History of an Unfinished Struggle
The passage down which Ho, the "bringer of light," led Vietnam, Van regarded as a dark tunnel and he disowned the war that gouged it with none of my subsequent embarrassment. The "Socialist" republic, for which millions had sacrificed, was "a criminal and barren travesty" (The Internationalist 17, 1996). With their "cultivated middle-class" background, the "mandarins" of a hyper-bureaucratic regime (more functionaries to be found in one province than the whole of the Indochinese colonial apparatus) "rule over producers who still do not enjoy collective ownership of the means of production, nor time for reflection, nor the possibility of making their own decisions, nor means of expression, nor the right to strike."
On his visit in 1997, Fleury reports that Van got close to "the daily lives and working conditions of present-day Vietnamese people thrust by the ‘new’ economy into development projects funded by South Korean, European, American and Japanese capital"—foreign owners "pleased at how easily the exploited workers can be kept in line by the police-state machinery."
Had he survived but another year (Van died in 2005), events might have reminded him of the Saigon working class of his youth. In 2006, export plants were hit by a wave of strikes involving tens of thousands of workers, emboldening calls for the dissolution of the Party/state controlled unions and workplace Party cells. Beginning in Korean-owned shoe factories, a further strike wave rolled north across the country from Saigon in 2007.

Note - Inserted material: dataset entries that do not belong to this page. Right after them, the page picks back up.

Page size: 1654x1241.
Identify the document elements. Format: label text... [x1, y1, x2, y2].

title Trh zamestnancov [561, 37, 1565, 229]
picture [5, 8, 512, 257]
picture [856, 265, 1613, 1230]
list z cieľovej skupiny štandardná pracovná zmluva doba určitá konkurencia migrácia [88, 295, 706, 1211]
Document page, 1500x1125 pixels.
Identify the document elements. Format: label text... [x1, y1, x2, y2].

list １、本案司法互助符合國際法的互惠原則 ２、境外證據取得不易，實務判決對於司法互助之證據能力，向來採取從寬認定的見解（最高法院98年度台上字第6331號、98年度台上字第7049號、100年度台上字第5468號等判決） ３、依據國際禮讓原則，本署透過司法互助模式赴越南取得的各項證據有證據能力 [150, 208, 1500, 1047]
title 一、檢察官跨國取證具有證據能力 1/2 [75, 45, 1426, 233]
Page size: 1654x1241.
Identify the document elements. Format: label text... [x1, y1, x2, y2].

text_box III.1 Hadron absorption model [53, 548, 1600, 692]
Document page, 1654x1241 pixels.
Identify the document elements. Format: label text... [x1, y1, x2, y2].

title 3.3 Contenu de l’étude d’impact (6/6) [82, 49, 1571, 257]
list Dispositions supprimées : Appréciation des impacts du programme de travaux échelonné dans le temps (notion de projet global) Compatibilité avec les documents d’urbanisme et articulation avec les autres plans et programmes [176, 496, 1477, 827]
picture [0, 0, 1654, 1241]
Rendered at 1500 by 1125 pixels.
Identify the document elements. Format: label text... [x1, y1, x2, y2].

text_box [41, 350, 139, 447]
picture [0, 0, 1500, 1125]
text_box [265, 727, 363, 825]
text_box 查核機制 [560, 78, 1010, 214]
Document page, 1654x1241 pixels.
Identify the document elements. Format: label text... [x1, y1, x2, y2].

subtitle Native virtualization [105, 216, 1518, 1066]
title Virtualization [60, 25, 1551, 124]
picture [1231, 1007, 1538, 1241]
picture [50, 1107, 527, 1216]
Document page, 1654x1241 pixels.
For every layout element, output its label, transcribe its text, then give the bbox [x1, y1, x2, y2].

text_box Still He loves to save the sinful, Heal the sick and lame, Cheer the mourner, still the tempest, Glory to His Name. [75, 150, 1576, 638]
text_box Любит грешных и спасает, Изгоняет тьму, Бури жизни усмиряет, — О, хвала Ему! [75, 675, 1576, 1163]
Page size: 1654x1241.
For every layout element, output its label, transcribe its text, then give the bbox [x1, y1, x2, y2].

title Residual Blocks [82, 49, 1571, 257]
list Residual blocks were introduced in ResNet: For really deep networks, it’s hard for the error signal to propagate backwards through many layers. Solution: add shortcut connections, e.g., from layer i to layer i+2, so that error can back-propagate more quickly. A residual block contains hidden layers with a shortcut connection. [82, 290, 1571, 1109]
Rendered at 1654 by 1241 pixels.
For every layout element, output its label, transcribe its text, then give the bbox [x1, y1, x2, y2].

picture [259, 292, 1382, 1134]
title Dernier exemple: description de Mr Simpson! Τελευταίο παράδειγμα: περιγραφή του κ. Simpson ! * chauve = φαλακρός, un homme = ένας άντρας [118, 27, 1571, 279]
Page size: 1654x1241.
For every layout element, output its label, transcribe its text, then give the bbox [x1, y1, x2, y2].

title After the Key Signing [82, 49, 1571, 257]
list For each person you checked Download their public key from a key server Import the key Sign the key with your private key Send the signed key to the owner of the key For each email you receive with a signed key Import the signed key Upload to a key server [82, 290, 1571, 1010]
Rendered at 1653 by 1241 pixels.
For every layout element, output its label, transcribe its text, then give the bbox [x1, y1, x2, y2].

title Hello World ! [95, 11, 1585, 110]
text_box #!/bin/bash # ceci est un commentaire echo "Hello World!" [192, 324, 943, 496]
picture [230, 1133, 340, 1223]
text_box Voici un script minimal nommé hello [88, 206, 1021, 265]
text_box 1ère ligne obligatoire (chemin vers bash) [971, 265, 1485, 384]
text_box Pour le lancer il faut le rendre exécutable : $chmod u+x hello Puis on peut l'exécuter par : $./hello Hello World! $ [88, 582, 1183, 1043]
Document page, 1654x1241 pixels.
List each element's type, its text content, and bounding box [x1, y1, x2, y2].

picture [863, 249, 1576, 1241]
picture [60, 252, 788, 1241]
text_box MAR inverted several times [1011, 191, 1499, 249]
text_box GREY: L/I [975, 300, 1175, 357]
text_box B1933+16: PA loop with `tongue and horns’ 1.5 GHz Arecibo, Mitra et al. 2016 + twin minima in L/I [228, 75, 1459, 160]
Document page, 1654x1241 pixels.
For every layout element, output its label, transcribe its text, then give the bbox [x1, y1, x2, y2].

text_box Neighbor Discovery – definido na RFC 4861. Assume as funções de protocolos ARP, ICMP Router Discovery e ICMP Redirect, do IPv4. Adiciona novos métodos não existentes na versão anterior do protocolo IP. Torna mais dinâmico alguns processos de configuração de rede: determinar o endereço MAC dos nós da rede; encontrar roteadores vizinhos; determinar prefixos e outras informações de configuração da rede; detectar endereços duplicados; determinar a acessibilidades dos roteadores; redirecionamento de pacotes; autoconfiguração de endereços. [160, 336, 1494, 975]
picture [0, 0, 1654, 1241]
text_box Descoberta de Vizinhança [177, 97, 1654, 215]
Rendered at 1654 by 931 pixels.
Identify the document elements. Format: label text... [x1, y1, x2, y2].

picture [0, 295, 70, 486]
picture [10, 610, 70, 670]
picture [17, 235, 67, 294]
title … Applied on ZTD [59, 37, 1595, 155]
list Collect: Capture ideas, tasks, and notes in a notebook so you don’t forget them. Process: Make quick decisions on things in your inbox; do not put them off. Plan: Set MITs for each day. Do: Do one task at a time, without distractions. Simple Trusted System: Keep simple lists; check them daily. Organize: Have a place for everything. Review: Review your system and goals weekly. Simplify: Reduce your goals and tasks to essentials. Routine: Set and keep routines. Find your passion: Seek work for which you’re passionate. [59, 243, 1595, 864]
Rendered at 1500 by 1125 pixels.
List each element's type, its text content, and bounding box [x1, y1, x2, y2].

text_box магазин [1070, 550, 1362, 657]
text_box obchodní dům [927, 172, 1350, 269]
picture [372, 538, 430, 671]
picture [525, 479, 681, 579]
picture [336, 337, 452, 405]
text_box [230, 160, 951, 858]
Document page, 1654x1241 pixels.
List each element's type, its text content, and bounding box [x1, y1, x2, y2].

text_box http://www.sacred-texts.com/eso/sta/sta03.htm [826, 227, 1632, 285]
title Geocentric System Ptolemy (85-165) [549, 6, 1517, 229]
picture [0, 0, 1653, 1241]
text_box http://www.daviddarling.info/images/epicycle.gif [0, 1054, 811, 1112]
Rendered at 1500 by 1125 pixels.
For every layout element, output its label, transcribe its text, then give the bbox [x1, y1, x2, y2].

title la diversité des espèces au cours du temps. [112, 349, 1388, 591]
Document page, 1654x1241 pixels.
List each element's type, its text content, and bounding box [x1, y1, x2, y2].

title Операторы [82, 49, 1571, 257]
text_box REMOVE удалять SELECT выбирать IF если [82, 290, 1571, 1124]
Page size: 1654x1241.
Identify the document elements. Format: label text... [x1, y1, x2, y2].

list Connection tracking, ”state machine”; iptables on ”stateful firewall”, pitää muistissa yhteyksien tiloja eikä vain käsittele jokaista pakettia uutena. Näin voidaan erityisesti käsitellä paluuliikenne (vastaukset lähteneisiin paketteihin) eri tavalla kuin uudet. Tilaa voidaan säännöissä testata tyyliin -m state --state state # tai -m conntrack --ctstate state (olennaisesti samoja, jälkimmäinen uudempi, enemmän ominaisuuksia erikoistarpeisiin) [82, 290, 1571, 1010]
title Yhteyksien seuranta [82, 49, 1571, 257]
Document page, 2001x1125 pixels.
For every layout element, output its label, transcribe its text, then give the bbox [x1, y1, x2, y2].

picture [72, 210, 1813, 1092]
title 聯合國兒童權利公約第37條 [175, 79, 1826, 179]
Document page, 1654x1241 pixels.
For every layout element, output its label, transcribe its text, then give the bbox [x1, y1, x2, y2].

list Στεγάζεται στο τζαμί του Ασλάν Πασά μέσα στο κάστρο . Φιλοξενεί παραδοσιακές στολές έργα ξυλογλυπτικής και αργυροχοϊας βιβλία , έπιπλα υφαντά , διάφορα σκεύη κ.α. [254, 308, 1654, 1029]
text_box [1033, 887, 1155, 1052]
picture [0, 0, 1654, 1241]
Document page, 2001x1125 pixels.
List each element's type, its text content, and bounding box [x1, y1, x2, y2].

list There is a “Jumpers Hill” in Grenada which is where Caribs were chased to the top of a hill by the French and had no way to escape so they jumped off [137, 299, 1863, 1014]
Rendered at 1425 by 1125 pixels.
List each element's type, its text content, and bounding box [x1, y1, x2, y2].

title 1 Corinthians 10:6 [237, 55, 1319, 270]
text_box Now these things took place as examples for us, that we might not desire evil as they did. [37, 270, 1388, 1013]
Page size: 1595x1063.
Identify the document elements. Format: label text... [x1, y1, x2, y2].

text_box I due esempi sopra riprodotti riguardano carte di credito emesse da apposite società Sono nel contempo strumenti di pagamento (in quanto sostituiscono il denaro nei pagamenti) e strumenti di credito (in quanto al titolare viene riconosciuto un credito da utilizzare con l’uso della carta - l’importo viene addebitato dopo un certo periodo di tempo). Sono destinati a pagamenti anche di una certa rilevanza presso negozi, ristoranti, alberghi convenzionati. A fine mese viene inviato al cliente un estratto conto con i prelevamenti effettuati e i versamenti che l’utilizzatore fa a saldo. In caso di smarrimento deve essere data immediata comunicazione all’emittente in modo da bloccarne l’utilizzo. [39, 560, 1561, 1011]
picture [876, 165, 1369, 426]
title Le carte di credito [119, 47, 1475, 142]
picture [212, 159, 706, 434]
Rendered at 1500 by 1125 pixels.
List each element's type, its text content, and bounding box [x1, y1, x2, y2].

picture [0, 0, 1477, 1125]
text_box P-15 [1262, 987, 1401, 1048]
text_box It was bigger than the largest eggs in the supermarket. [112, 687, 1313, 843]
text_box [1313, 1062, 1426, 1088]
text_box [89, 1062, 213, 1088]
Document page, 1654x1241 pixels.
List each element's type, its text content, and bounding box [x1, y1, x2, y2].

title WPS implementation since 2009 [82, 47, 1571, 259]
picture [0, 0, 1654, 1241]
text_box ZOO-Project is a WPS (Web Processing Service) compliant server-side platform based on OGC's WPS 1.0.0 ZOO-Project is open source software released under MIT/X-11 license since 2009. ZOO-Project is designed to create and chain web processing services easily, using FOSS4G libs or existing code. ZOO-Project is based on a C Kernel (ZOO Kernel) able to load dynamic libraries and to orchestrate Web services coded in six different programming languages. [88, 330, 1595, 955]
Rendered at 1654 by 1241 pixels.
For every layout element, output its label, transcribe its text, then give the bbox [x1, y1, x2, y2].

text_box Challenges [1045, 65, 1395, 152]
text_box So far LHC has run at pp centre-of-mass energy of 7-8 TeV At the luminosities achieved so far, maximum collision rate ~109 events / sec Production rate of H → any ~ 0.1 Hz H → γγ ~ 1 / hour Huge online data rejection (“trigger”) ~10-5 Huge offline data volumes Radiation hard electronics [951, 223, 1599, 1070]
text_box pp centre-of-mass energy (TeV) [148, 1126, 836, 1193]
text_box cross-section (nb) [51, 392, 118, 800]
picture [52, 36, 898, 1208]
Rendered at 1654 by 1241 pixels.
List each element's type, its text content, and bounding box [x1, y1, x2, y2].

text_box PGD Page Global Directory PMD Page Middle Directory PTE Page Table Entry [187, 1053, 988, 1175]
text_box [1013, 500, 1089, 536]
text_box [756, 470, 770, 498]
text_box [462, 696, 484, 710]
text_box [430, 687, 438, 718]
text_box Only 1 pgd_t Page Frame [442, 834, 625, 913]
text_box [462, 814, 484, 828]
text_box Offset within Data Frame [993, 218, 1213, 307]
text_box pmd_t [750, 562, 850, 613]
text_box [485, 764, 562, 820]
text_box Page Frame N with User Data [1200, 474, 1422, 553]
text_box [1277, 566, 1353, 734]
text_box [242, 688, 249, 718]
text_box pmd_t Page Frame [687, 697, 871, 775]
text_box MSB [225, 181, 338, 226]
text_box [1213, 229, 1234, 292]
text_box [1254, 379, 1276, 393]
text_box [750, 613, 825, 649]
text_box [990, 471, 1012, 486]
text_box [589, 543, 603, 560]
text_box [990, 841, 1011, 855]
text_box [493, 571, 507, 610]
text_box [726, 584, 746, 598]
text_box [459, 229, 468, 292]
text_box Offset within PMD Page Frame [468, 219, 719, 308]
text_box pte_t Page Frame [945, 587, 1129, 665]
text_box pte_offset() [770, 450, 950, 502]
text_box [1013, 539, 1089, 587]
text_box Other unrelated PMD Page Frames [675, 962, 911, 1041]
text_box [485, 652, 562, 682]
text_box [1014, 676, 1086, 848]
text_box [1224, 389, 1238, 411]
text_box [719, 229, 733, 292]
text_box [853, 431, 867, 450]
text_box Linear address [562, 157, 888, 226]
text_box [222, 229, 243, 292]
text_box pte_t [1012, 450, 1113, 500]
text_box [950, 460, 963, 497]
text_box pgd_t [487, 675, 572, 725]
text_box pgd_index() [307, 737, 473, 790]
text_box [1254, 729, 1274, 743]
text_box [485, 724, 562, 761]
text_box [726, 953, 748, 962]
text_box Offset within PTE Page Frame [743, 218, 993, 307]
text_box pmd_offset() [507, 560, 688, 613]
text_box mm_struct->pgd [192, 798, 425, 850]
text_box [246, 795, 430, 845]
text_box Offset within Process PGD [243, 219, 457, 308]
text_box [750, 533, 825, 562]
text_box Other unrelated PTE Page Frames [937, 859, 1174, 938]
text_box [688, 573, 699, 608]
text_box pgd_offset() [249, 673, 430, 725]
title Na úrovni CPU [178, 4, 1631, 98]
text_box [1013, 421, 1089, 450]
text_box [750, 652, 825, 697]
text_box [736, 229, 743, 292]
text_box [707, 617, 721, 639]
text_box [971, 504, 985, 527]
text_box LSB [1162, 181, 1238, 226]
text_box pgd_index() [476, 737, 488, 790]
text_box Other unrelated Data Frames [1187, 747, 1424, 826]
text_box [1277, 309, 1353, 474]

After more than three decades of unity and independence much, of course, has changed. Made the exclusive preserve of the Party and State, it is no longer possible for nationalism to masquerade as the language of progressive social change. On the contrary, even as the Party and State embrace globalization, its narrative thread of continuity is being reinforced (as in China) by a rehabilitated Political Confucianism that abjures reforms that "deviate from the mainstream of the national cultural heritage."
The stage is reset, and a new generation may yet discover, in the work of Ngo Van, the history and recollection of an unfinished struggle.